## Aim
Starting at the line that contains "longitude: -4.7932" and ending with the last line of the listing, return those lines word for word, both ends included. Leave the pictures out of your answer.

**********

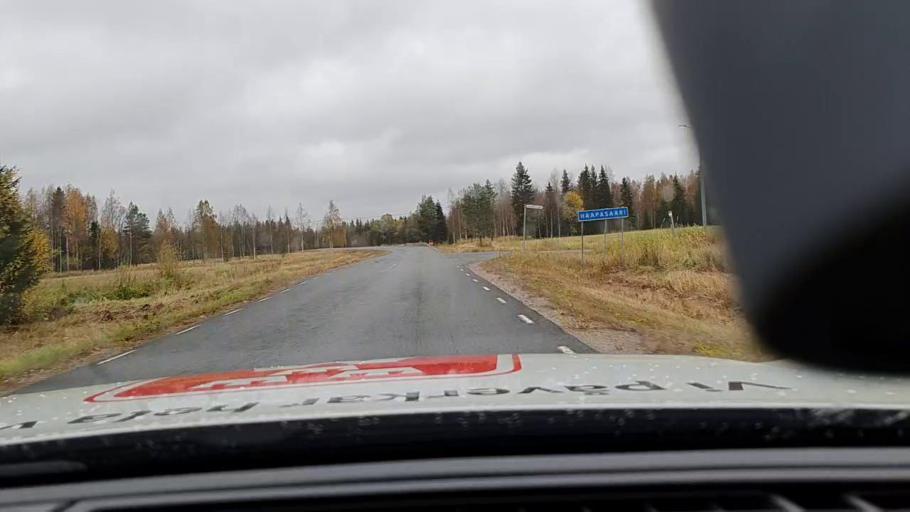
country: SE
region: Norrbotten
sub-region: Haparanda Kommun
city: Haparanda
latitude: 65.9321
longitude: 23.8156
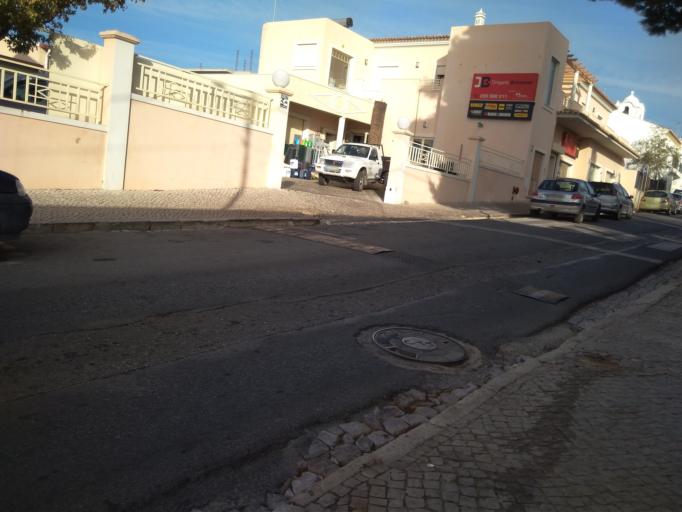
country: PT
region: Faro
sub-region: Faro
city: Santa Barbara de Nexe
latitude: 37.1026
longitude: -7.9637
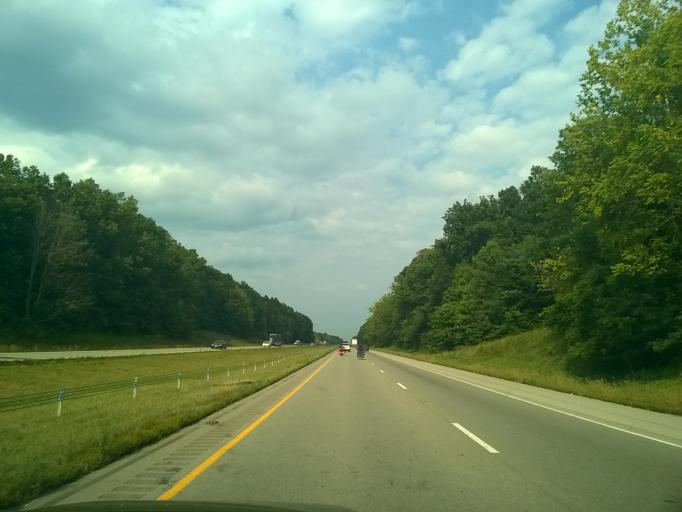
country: US
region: Indiana
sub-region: Clay County
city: Brazil
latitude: 39.4924
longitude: -86.9873
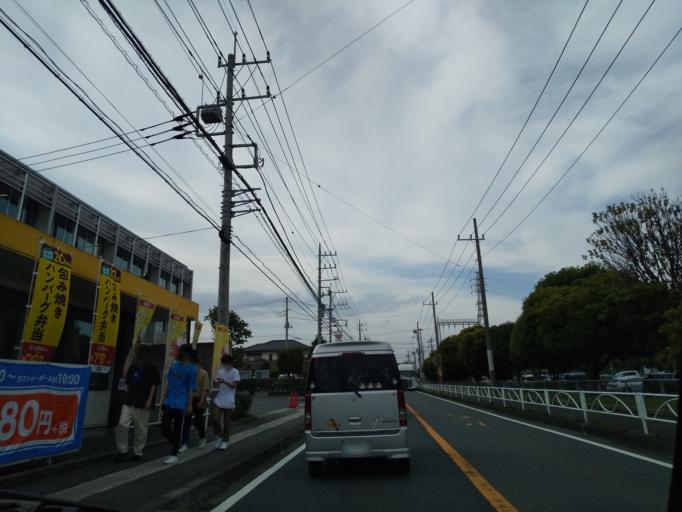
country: JP
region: Kanagawa
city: Zama
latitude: 35.4896
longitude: 139.3401
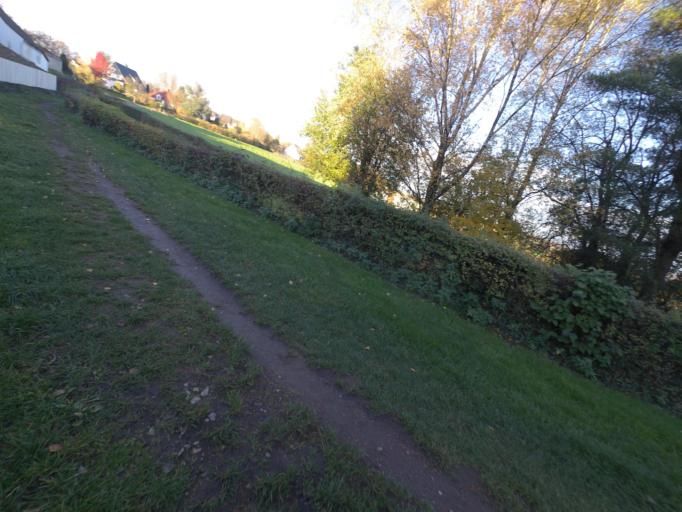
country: DE
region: North Rhine-Westphalia
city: Sprockhovel
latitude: 51.3375
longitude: 7.2880
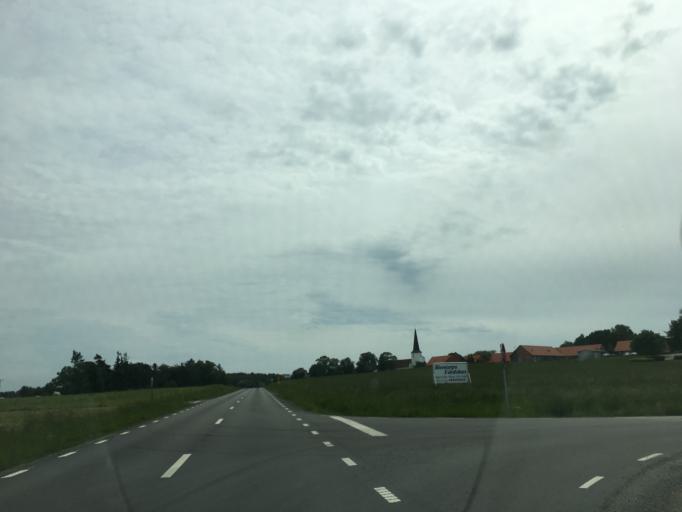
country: SE
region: Skane
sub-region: Sjobo Kommun
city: Blentarp
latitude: 55.5851
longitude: 13.6055
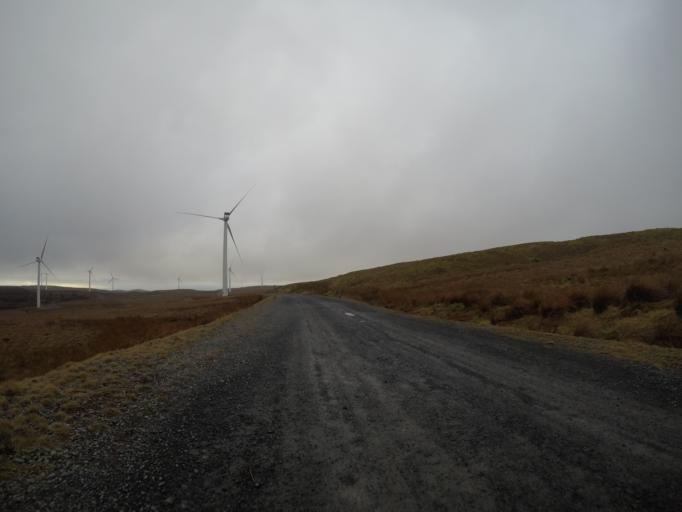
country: GB
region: Scotland
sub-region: North Ayrshire
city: Fairlie
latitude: 55.7594
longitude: -4.7932
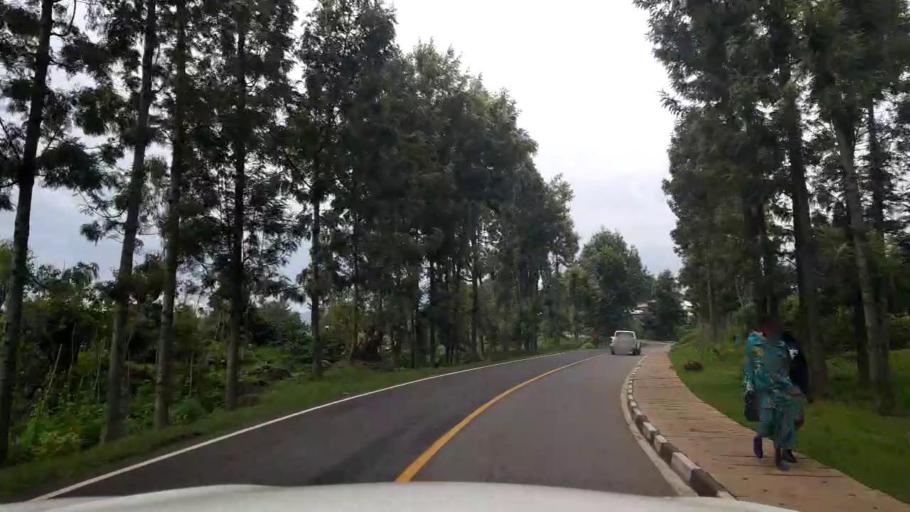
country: RW
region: Northern Province
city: Musanze
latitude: -1.4522
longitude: 29.6046
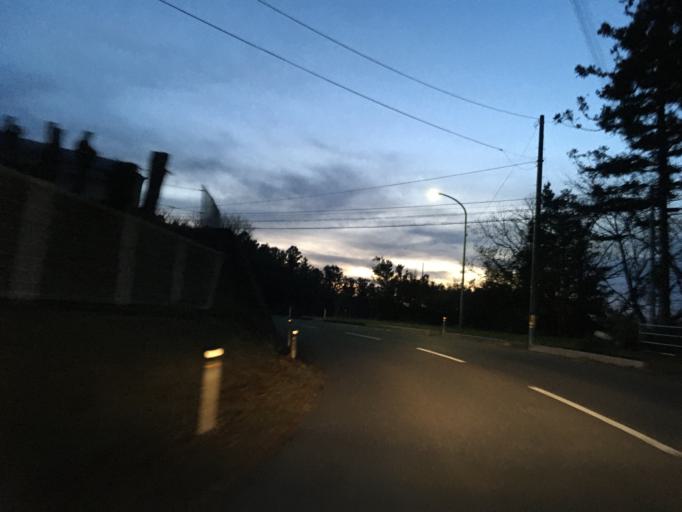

**********

## The answer
longitude: -4.7932
country: RW
region: Northern Province
city: Musanze
latitude: -1.4522
longitude: 29.6046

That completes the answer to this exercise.